#### What is needed
Write out the entries below exactly. End with the line that contains "16: (251, 62)".

[Collected data]
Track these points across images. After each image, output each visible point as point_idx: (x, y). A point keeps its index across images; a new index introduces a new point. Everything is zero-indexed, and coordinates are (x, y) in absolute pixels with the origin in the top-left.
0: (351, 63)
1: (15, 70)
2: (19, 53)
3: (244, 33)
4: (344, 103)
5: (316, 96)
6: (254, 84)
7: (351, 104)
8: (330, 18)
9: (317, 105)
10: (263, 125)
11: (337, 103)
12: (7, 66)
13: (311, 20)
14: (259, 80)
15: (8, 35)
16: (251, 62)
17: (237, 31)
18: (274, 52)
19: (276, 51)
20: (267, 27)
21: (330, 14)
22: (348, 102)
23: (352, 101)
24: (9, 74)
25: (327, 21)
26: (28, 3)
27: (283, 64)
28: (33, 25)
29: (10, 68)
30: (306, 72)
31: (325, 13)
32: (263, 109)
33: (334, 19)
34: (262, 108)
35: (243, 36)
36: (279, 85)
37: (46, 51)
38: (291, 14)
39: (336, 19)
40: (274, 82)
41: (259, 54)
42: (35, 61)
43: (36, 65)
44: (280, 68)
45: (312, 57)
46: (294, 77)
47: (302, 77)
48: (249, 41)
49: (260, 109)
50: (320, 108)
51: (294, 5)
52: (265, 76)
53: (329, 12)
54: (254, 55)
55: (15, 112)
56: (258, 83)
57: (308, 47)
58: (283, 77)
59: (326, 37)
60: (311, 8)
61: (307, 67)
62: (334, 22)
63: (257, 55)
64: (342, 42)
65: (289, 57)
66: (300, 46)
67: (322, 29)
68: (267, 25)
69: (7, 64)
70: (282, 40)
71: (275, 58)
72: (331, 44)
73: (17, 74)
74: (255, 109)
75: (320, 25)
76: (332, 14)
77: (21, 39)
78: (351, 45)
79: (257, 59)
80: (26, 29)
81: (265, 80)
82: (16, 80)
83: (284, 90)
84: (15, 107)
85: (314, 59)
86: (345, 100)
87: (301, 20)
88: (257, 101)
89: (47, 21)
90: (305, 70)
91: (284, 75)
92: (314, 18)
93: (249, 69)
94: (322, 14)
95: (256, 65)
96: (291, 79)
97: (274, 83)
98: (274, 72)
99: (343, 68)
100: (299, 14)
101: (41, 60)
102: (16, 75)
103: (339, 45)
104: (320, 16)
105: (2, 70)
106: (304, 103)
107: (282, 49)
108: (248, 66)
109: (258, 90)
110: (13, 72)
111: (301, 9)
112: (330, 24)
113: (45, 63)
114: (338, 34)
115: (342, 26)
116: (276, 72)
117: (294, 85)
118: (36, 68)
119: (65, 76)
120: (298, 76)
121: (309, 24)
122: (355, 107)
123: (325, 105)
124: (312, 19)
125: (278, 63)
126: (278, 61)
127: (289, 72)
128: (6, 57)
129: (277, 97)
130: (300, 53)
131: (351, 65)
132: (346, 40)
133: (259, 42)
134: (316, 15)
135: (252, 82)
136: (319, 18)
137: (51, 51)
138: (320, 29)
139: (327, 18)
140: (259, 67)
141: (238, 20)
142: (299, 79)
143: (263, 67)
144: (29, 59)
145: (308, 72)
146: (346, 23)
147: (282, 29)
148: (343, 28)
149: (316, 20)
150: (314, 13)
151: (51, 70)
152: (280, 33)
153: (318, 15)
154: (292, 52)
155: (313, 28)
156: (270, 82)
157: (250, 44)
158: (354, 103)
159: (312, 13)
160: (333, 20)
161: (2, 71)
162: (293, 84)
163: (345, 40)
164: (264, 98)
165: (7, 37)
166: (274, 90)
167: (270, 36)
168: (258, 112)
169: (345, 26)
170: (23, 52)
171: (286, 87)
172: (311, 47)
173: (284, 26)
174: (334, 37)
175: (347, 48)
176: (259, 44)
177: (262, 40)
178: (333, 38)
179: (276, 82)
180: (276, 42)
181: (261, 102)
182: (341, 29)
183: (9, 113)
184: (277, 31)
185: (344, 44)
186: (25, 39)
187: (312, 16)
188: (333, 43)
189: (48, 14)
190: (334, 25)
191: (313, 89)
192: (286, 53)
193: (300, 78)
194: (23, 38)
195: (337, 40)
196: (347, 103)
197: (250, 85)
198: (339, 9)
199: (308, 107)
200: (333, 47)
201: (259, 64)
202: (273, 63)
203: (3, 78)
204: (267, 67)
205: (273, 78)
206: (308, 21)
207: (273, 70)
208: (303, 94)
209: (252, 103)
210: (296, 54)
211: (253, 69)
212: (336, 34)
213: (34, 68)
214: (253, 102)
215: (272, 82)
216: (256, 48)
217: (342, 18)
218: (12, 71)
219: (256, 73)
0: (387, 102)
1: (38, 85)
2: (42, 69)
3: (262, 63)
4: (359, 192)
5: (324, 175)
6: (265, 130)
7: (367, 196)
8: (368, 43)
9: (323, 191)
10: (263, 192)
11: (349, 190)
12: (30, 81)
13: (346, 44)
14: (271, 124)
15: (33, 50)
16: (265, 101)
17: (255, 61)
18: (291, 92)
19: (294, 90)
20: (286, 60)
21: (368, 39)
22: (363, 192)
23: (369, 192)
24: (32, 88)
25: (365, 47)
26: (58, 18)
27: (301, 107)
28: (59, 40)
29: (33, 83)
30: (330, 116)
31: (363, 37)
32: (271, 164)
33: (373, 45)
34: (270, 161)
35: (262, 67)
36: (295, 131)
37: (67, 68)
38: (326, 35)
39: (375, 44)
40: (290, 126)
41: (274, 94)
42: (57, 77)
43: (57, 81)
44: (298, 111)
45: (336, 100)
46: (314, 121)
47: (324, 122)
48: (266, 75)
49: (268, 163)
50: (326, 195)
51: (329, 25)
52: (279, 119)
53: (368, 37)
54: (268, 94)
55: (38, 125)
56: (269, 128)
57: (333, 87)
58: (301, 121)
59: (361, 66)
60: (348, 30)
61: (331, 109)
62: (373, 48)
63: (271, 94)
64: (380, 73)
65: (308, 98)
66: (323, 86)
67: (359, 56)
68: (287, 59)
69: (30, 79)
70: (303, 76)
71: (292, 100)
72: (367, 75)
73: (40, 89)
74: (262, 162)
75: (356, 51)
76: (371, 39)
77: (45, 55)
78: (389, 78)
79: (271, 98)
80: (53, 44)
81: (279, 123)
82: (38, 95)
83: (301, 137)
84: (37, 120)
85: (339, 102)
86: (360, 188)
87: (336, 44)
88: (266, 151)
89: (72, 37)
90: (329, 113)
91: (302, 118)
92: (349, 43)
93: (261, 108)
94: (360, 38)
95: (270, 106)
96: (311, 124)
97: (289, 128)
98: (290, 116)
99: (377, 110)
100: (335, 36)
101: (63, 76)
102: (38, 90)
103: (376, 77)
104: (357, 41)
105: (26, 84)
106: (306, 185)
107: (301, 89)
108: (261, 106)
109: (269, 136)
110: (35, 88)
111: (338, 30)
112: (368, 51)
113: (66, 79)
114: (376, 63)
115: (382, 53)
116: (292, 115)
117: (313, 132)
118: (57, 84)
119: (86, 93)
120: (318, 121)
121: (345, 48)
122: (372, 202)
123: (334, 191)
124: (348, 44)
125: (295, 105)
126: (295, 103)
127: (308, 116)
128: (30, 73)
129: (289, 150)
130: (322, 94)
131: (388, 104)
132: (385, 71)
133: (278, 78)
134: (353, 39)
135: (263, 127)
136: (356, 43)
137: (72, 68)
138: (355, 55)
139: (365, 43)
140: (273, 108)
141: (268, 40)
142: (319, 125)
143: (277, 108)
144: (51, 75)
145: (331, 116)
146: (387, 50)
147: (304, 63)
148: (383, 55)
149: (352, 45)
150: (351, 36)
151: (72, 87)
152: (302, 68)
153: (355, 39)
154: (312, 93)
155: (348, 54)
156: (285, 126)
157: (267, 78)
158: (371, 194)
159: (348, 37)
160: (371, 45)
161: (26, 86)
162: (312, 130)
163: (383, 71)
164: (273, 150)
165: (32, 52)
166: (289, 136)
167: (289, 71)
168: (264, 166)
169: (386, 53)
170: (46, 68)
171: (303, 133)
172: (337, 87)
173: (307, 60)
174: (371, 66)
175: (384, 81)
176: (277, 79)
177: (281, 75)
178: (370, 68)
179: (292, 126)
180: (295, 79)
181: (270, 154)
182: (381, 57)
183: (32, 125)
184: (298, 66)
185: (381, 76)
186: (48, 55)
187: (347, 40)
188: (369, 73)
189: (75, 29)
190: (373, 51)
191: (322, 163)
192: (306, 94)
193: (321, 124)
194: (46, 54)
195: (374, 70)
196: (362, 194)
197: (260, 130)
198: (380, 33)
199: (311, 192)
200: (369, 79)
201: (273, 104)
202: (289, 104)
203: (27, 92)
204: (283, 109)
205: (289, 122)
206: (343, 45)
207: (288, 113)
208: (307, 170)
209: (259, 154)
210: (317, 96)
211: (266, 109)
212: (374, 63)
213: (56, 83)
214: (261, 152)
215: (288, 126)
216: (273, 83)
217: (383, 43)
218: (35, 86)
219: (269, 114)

#### Answer area
Track these points across images. After each image, output each visible point as point_idx: (x, y). A point keeps its index across images; a new index introduces a new point. Everything is zero-indexed, and coordinates are (x, y) in absolute pixels with the origin in the top-left.
0: (351, 63)
1: (15, 70)
2: (19, 53)
3: (244, 33)
4: (344, 103)
5: (316, 96)
6: (254, 84)
7: (351, 104)
8: (330, 18)
9: (317, 105)
10: (263, 125)
11: (337, 103)
12: (7, 66)
13: (311, 20)
14: (259, 80)
15: (8, 35)
16: (251, 62)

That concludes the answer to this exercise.